In order to tell me the news, he had to be angry and that anger had found its mark with her as well as with me.
I could feel my world crumbling in on itself, but I still tried to people please.
I made tea, and placated her by telling her it was me that was the problem and not anything she had done.
Immediately I realised that my marriage and relationship was over even though it limped along like a three legged pony for a few more weeks,
All this was out of the blue.
Many people don’t believe that, and to be honest there were clues along the way, but it was unfair in its suddenness, and devastating in its effects.
That’s why I had problems processing it all.
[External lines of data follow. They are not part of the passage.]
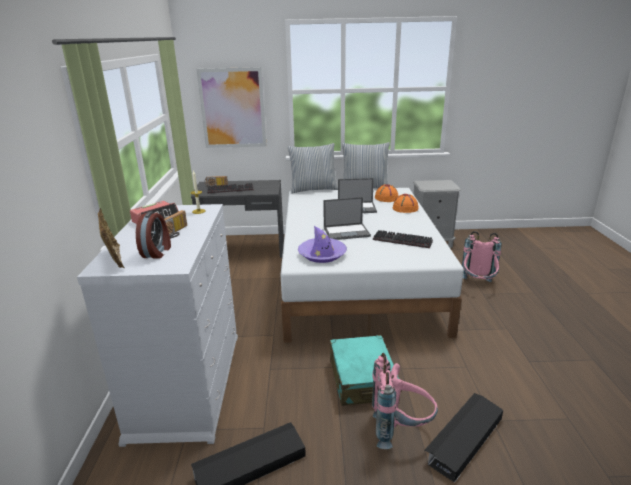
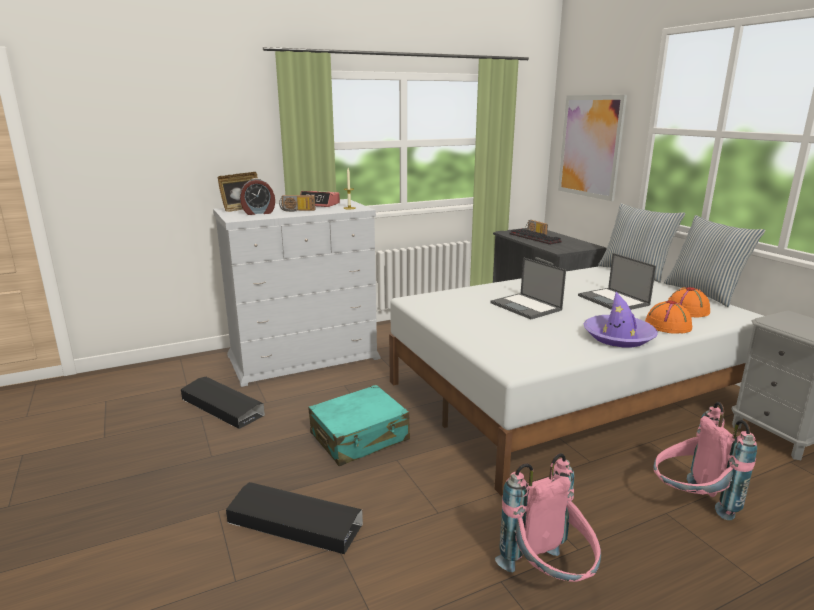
camera: 65 degrees right, 5 degrees down
(322, 254) = (448, 305): purple hat -> purple hat (618, 337)
(400, 429) = (293, 476): pink backpack -> pink backpack (549, 578)
(401, 241) = (542, 336): keyboard -> none

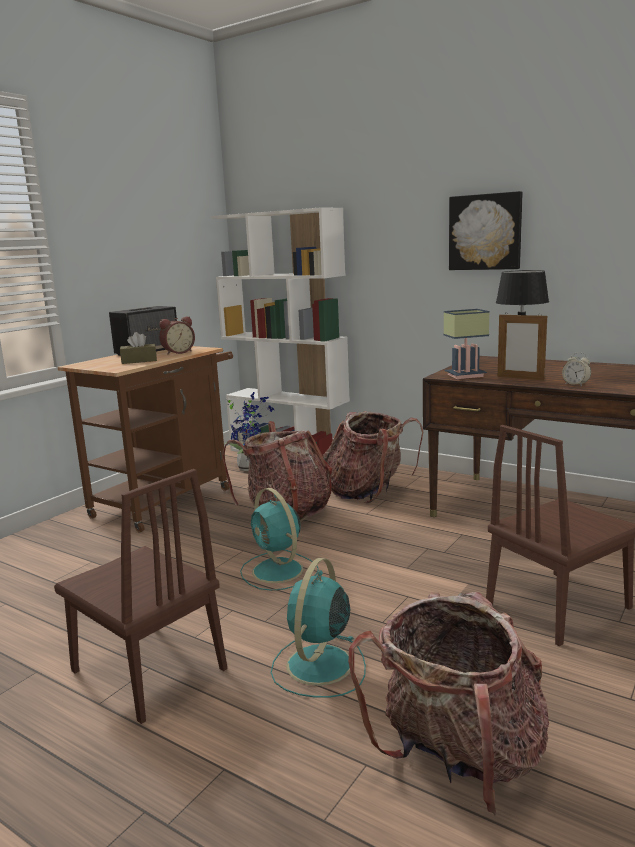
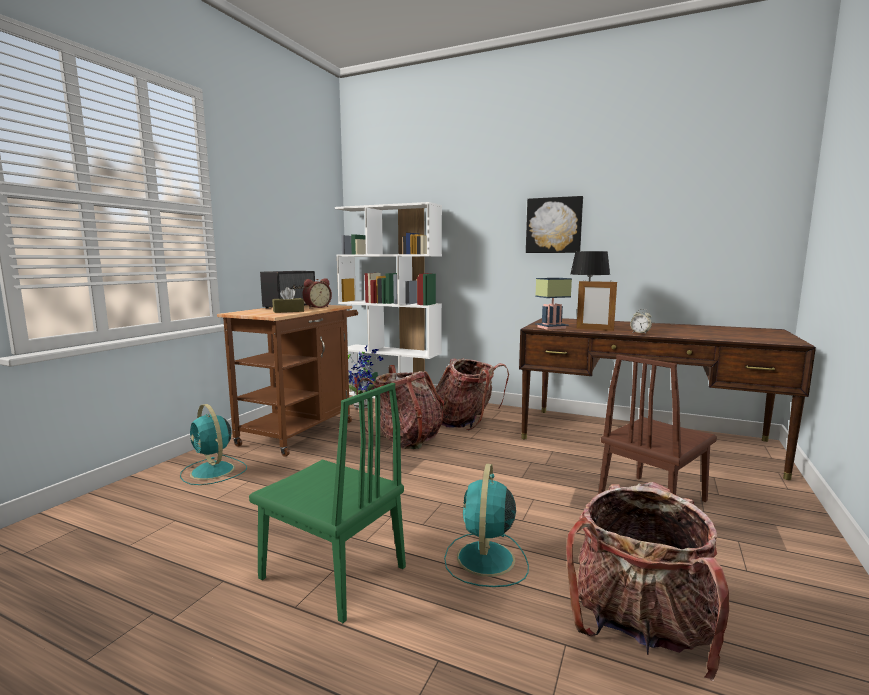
camera: 10 degrees left, 5 degrees down
(148, 670) = (332, 572): brown chair -> green chair
(279, 571) = (418, 484): turquoise fan -> turquoise fan (213, 471)

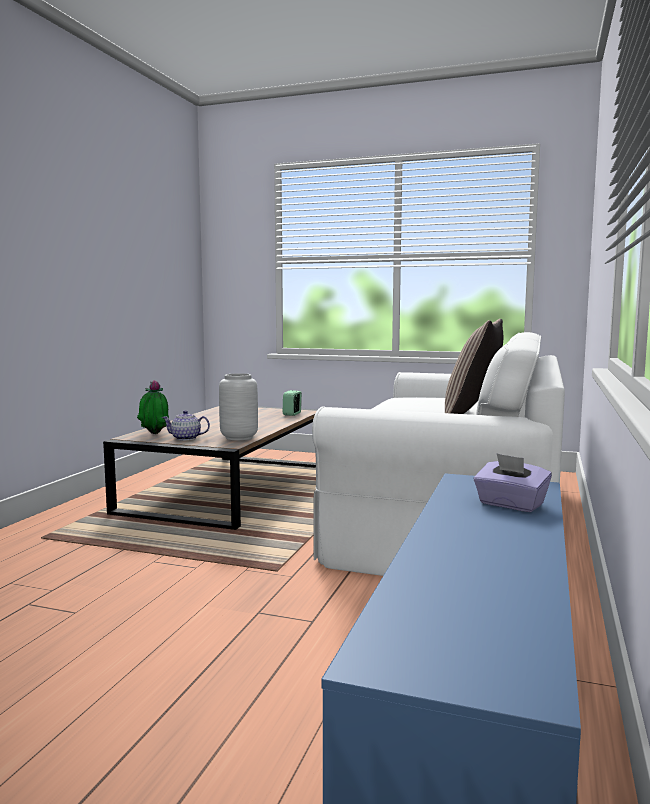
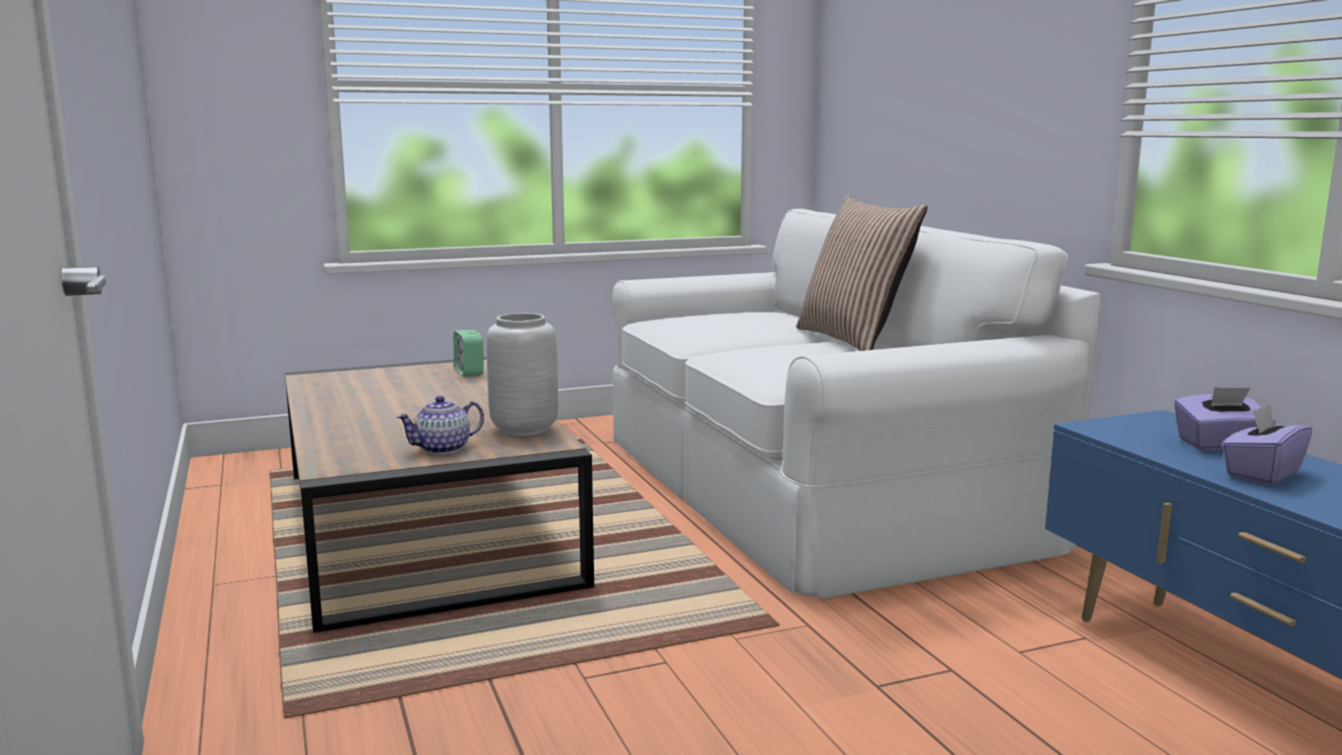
camera: 40 degrees left, 5 degrees up
(154, 434) = (360, 454): potted plant -> none
(470, 522) = (1261, 474): none -> purple tissue box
Now eight years on, I can’t really recall his voice.
For the past three years I have forgotten our wedding anniversary date
I don’t think about something about him every day as I used to
I don’t cry when I remember the hurt
My grief has approached the glitter stage…
I like the analogy of grief as glitter
To begin with it’s everywhere.
It’s irritatingly lurking in every nook and cranny, like when a child upends a tube of glitter onto a piece of paper decorated with glue
The glitter grief is all consuming and covers everything
But in time, the grief glitter is hoovered away, ok traces of it are maintained on the letters as a constant reminder of our loss, but as the glitter picture sits on the outside of the fridge, wear and tear and life rubs the design bare and clear and dull.
Years later the glitter grief may be just a few sparkles, left in an envelope, or in a corner of a carpeted room, and it serves to gently remind us of things past.